Sunday, 27 December 2020

THE BORGHESE GLADIATOR

The Whitby Gladiator (photo by John Sewell)

The Borghese Gladiator is a Hellenistic sculpture which is currently on display in the Louvre, Paris. It was created in Ephesus about 100BC and is signed on the pedestal by Agasias, son of Dositheus. It was found in the ruins of Nero’s seaside palace in the area now known as Anzio, south of Rome, sometime before 1611 during excavations instigated by Cardinal Scipione Borghese .

Misnamed a gladiator (it is considered to actually be a swordsman engaging with a mounted opponent) it was widely copied by sculptors in the eighteenth century. It also appears in many works of pictorial art, such as Joseph Wright of Derby’s Three Persons Viewing the Gladiator by Candlelight (1765).


Three Persons Viewing the Gladiator by Candlelight (1765)

Evidence from maps and documents suggests that a sculpture of the Borghese Gladiator stood on a stone plinth in the centre of the cobbled courtyard at the front of the north range of Whitby Abbey House. The house is currently a visitor centre for the abbey.

Whitby Abbey was the property of the Cholmley family from 1539 to 1857 and they resided in the abbot’s lodgings, south west of the abbey church. The north range of the house was built between 1671 and 1674 by the fourth baronet Sir Hugh Cholmley (1632 – 89).

When Leeds antiquarian Ralph Thoresby visited in 1682 he described the hall as being built ‘of freestone, with large courts and walks with iron grates, and a curious statue in solid brass as large as life in the midst of the square.’

In His 1779 History of Whitby Lionel Charlton says of Sir Hugh ‘He built up all the N. side of the Mansion-house at Whitby, in the complete manner wherein it still remains with the statue of a gladiator on the N. side thereof.’

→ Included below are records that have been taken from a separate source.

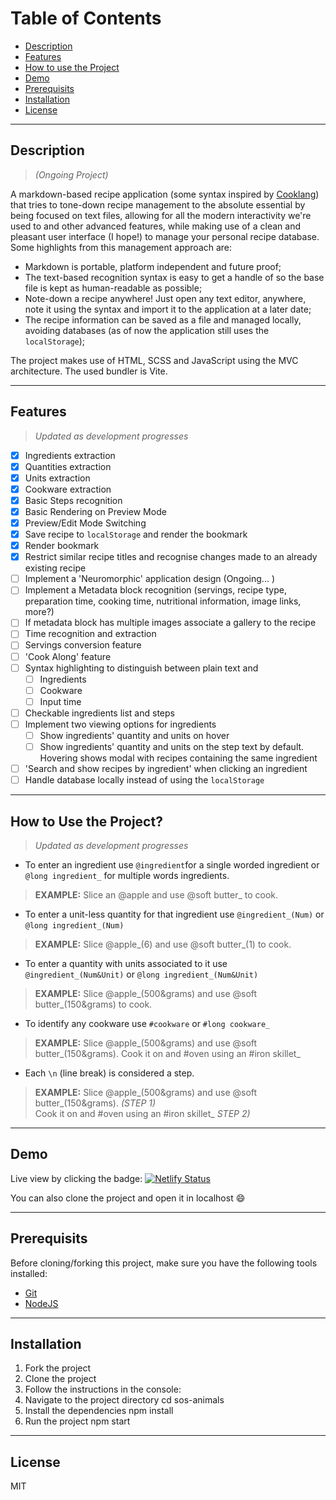 # Table of Contents
- [Description](#description)
- [Features](#features)
- [How to use the Project](#how-to-use-the-project)
- [Demo](#demo)
- [Prerequisits](#prerequisits)
- [Installation](#installation)
- [License](#license)

___

## Description 

>*(Ongoing Project)*

 A markdown-based recipe application (some syntax inspired by [Cooklang](https://github.com/cooklang/cooklang-ts)) that tries to tone-down recipe management to the absolute essential by being focused on text files, allowing for all the modern interactivity we're used to and other advanced features, while making use of a clean and pleasant user interface (I hope!) to manage your personal recipe database. 
 Some highlights from this management approach are:
 - Markdown is portable,  platform independent and future proof;
 - The text-based recognition syntax is easy to get a handle of so the base file is kept as human-readable as possible;
 - Note-down a recipe anywhere! Just open any text editor, anywhere, note it using the syntax and import it to the application at a later date;
 - The recipe information can be saved as a file and managed locally, avoiding databases (as of now the application still uses the `localStorage`);

The project makes use of HTML, SCSS and JavaScript using the MVC architecture. The used bundler is Vite.

___

## Features

>*Updated as development progresses*

- [x] Ingredients extraction
- [x] Quantities extraction
- [x] Units extraction
- [x] Cookware extraction
- [x] Basic Steps recognition
- [x] Basic Rendering on Preview Mode
- [x] Preview/Edit Mode Switching
- [x] Save recipe to `localStorage` and render the bookmark
- [x] Render bookmark
- [x] Restrict similar recipe titles and recognise changes made to an already existing recipe
- [ ] Implement a 'Neuromorphic' application design (Ongoing... )
- [ ] Implement a Metadata block recognition (servings, recipe type, preparation time, cooking time, nutritional information, image links, more?)
- [ ] If metadata block has multiple images associate a gallery to the recipe
- [ ] Time recognition and extraction
- [ ] Servings conversion feature
- [ ] 'Cook Along' feature
- [ ] Syntax highlighting to distinguish between plain text and
	- [ ] Ingredients
	- [ ] Cookware
	- [ ] Input time
- [ ] Checkable ingredients list and steps
- [ ] Implement two viewing options for ingredients
	- [ ] Show ingredients' quantity and units on hover
	- [ ] Show ingredients' quantity and units on the step text by default. Hovering shows modal with recipes containing the same ingredient
- [ ] 'Search and show recipes by ingredient' when clicking an ingredient
- [ ] Handle database locally instead of using the `localStorage`

___

## How to Use the Project?

>*Updated as development progresses*

- To enter an ingredient use `@ingredient`for a single worded ingredient or `@long ingredient_` for multiple words ingredients. 
>**EXAMPLE:** Slice an @apple and use @soft butter_ to cook.
	
- To enter a unit-less quantity for that ingredient use `@ingredient_(Num)` or `@long ingredient_(Num)`
>**EXAMPLE:** Slice @apple_(6) and use @soft butter_(1) to cook. 

- To enter a quantity with units associated to it use `@ingredient_(Num&Unit)` or `@long ingredient_(Num&Unit)`
>**EXAMPLE:** Slice @apple_(500&grams) and use @soft butter_(150&grams) to cook. 

- To identify any cookware use `#cookware` or `#long cookware_`
>**EXAMPLE:** Slice @apple_(500&grams) and use @soft butter_(150&grams). Cook it on and #oven using an #iron skillet_ 

- Each `\n` (line break) is considered a step.
>**EXAMPLE:** Slice @apple_(500&grams) and use @soft butter_(150&grams). *(STEP 1)* <br>
>Cook it on and #oven using an #iron skillet_ *STEP 2)*

___

## Demo

Live view by clicking the badge: [![Netlify Status](https://api.netlify.com/api/v1/badges/f9a7f8d3-58ca-44ed-a038-ae8d2efd31a5/deploy-status)](https://sos-animal.netlify.app/)

You can also clone the project and open it in localhost 😄

___

## Prerequisits

Before cloning/forking this project, make sure you have the following tools installed:
- [Git](https://git-scm.com/downloads)
- [NodeJS](https://nodejs.org/en/download/)

___

## Installation

1.  Fork the project
2.  Clone the project
3.  Follow the instructions in the console:
4.  Navigate to the project directory cd sos-animals
5.  Install the dependencies npm install
6.  Run the project npm start

___

## License
MIT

 Hubert Le Sueur's Gladiator, Windsor 

When the area was excavated between 1998 and 2002 the remains of an almost complete cobbled yard were uncovered in front of the north range. At the centre of the yard was a masonry feature suggesting a plinth. Also set in the east wall midway along its length is a pedestal of local stone, the setting of which, in relation to the surrounding stonework of the wall itself, suggests that this was not its intended location.

The statue that now stands at the centre of the courtyard was made by Rupert Harris Conservation Ltd. and commissioned by English Heritage. It was cast from the 17th century copy by Hubert Le Sueur (1580 – 1658), which is on display at Windsor. A stone pedestal was also created by York masons based on the one set in the east wall of the courtyard. The Whitby Gladiator was unveiled in 2009.


Recreation - Rupert Harris Conservation Ltd.